I’ve personally made more mistakes than every person this company has employed over the past 21 years – combined.

 

For example, in 2006 we pulled my collection seminar (Give Me My Money, Please!) off the market, because the economy was booming and companies were more concerned with finding employees than getting customers to pay. In 2009, I made the decision to bring it back, and it was a grand slam home run. Both were the right decisions at the right time.

 

But then I made the "brilliant" decision to try mailing the brochures for two different seminars in one envelope. We spend between $400,000 and $900,000 a year on postage, and that could have cut the cost in half.

 

Last week at seminars where we only mailed one brochure per envelope, we had 81 people attend in Wausau, Wisconsin, 61 in Sheboygan, and 154 near Minneapolis.

 

But when we tested my brilliant idea of a piggy-backed mailing in Florida, only 7 people attended (about a 93% decrease in revenue).

 

While there’s nothing wrong with failing at something new, I made the biggest mistake there is in marketing. I didn’t wait for the results of the test before trying it again.

 

I also tested the piggy-backed mailing in Alabama, Kentucky, New York, Iowa, and Texas, and it was an unmitigated disaster.

 

I let my desire to create a more efficient business operation come before marketing, which is a big no-no. Marketing always comes first, because COGS (the cost of goods sold) is irrelevant if no one buys what you sell.

 

As my financial guru Dave Ramsey says, business owners think we have a brilliant new idea every other day, but 9 out of 10 of them turn out to be disasters. The problem is that you can’t get to the one that works until you get through the other nine.

 

My friend and colleague David Humes, author of Photoshop EZ (www.PhotoshopEZ.com), once told me he closely watches what I do because I’ve achieved and made more than just anybody he knows in this business.
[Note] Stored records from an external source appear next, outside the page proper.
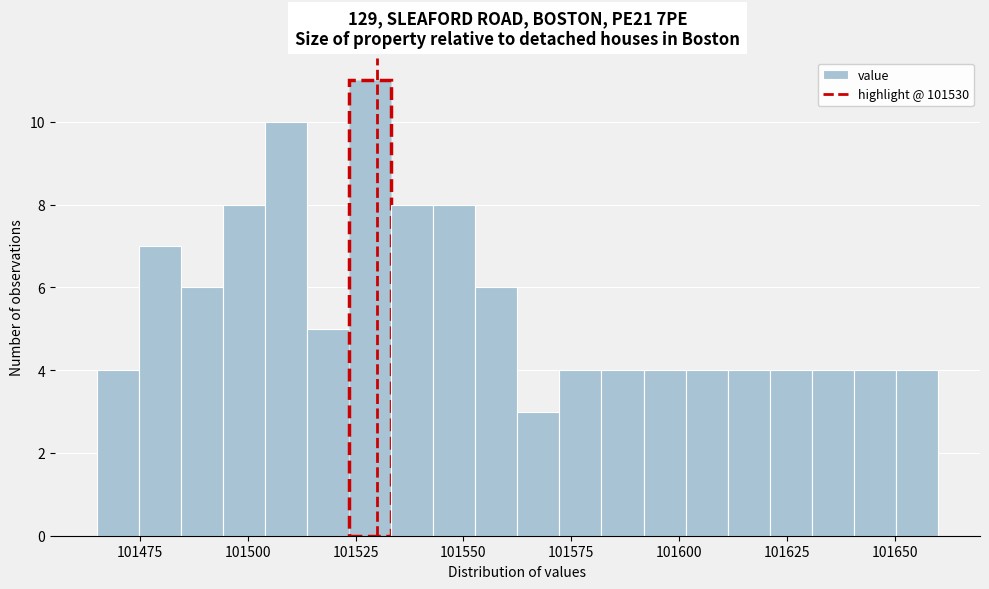

Around what value on the x-axis is the tallest bar? Give the approximate position of its centre, as read against the axis.

101530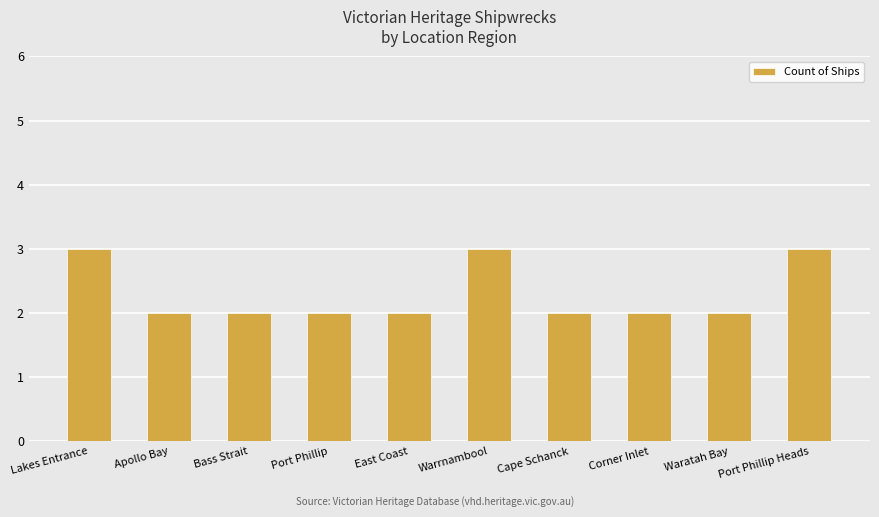

How many bars are there in total?

10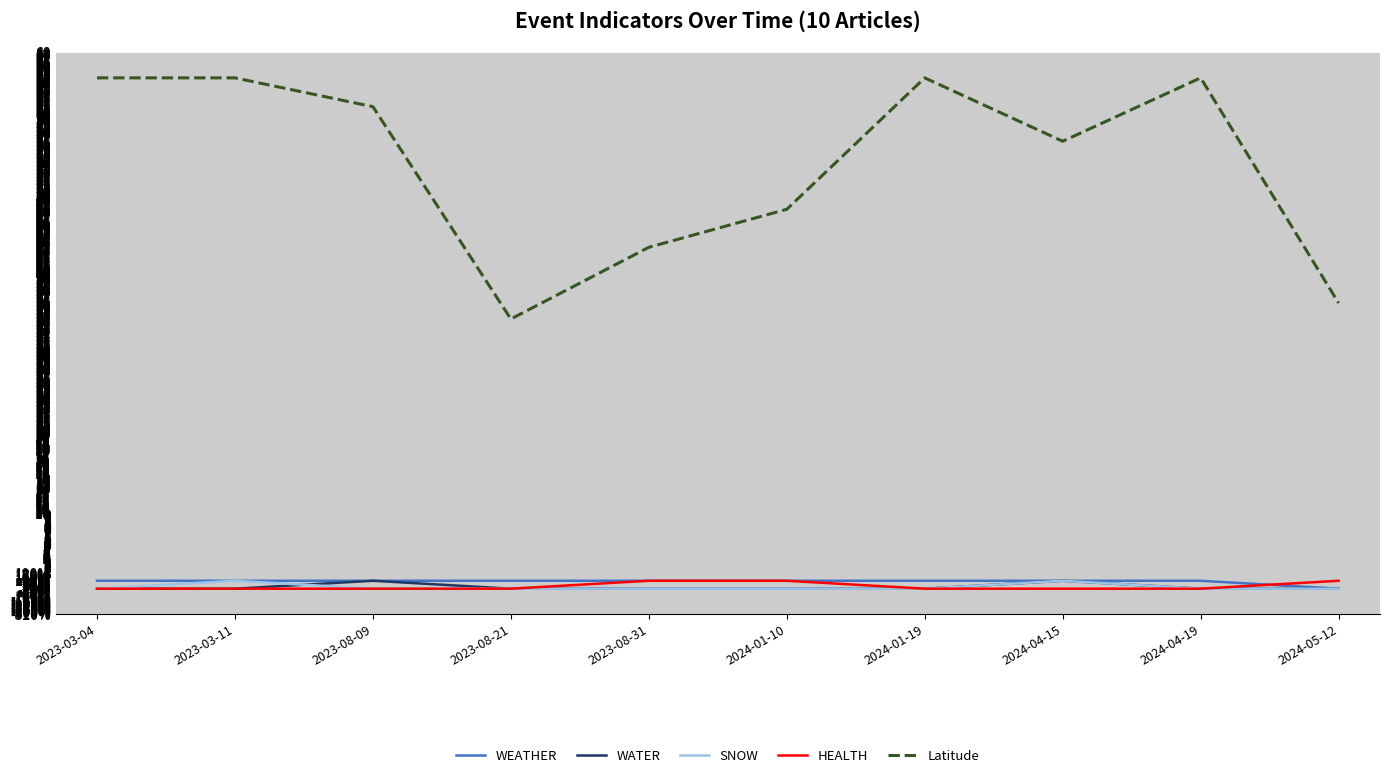

Does the chart have visible grid lines?

Yes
I told him I don't know if that's the case, but if it is, I know why.

 

It isn't because of talent, skills, or work ethic.

 

It’s because I’ve also lost more money and made more mistakes than just about anybody in this business.

 

And that will never change.

 

We’re currently running a test by giving everyone who attends my seminars a $10 gift card for Applebee’s, to see if it increases attendance. It seemed better than paying $10 per person to have cold hotel chicken catered in, and people can use the gift cards whenever they want.

 

It was another "brilliant " idea, or so I thought. But instead of people saying “thanks”, we’ve received nothing but complaints because it wasn’t for $20.

 

The results won’t be known until next year.

 

If it works, I’ll look like a genius to everyone who only sees the success. If it doesn’t, I’ll look like an idiot for spending $20,000 for the privilege of listening to ungrateful whiners complain.

 

Thomas Edison is the only person I know of who failed more than I do. He failed to invent the incandescent light bulb over 10,000 times, but I'm sure glad he did.

 

Had he not, we might still been using candles and gas lamps today.